▶ **Records for this exercise**
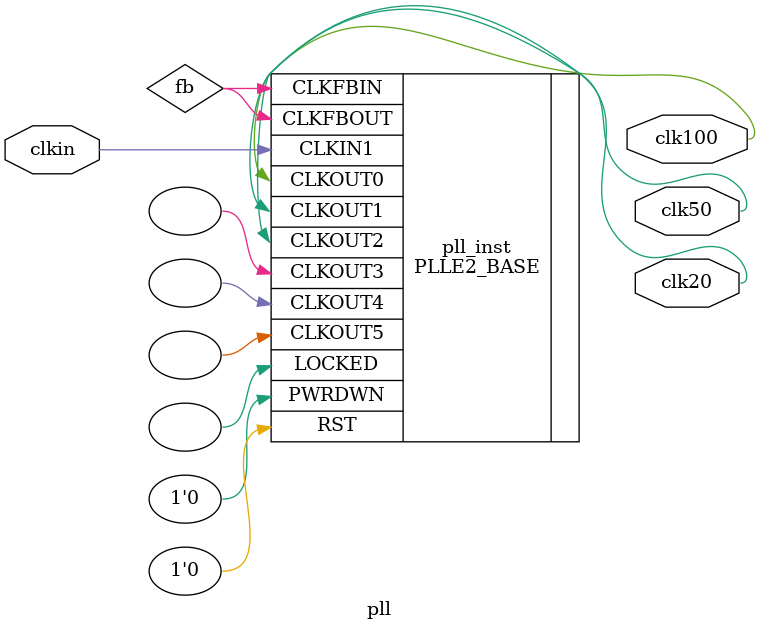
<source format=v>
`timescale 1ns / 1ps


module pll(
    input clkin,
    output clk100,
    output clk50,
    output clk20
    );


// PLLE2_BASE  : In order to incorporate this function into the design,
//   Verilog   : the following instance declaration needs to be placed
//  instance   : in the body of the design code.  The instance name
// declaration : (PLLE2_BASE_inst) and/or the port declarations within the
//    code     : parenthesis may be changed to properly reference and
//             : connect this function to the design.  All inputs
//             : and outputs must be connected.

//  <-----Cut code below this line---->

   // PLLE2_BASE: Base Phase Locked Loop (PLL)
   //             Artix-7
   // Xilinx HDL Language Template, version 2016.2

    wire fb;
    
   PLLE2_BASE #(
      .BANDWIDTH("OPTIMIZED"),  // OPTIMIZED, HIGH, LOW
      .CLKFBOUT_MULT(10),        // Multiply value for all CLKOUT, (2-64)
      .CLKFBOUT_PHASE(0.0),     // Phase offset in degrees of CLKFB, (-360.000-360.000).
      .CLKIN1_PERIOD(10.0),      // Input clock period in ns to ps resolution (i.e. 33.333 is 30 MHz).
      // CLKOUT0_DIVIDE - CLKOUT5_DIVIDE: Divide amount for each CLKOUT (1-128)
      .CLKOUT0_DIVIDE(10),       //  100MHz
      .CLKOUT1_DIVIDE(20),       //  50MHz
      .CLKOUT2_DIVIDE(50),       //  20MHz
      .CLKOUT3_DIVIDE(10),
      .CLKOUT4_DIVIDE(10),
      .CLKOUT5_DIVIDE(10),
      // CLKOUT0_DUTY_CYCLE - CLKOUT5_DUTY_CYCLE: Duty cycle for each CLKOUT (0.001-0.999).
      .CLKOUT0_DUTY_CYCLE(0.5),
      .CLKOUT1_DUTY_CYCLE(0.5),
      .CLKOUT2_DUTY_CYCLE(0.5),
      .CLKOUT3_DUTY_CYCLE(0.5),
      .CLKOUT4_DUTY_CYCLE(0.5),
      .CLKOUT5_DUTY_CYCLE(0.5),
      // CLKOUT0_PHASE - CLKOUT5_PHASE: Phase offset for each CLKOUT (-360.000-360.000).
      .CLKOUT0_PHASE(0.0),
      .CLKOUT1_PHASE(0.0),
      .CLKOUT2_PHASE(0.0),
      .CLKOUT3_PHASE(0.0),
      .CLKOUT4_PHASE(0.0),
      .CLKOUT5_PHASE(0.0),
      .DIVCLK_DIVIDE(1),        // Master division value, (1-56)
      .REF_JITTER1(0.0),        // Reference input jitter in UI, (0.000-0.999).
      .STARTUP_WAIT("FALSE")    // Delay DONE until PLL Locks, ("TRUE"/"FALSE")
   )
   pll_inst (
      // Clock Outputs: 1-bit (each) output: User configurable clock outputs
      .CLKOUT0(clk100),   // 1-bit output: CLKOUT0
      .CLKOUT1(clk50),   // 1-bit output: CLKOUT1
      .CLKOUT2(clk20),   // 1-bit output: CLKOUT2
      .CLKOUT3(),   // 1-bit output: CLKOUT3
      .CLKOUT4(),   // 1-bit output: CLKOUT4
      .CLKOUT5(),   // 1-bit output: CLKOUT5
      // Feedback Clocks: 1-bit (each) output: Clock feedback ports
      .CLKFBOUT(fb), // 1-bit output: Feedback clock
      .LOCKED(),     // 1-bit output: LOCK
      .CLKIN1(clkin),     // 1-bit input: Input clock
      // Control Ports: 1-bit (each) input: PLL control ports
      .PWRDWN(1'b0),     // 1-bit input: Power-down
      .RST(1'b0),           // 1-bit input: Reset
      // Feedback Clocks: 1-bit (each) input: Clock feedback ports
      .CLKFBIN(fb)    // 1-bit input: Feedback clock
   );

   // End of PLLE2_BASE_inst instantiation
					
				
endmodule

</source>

▶ **What you should do**
Take the line that contains "of PLLE2_BASE_inst instantiation" and each line after it down to the last of the records, and retype them exactly; add nothing else.

▶ **Response**
   // End of PLLE2_BASE_inst instantiation
					
				
endmodule

</source>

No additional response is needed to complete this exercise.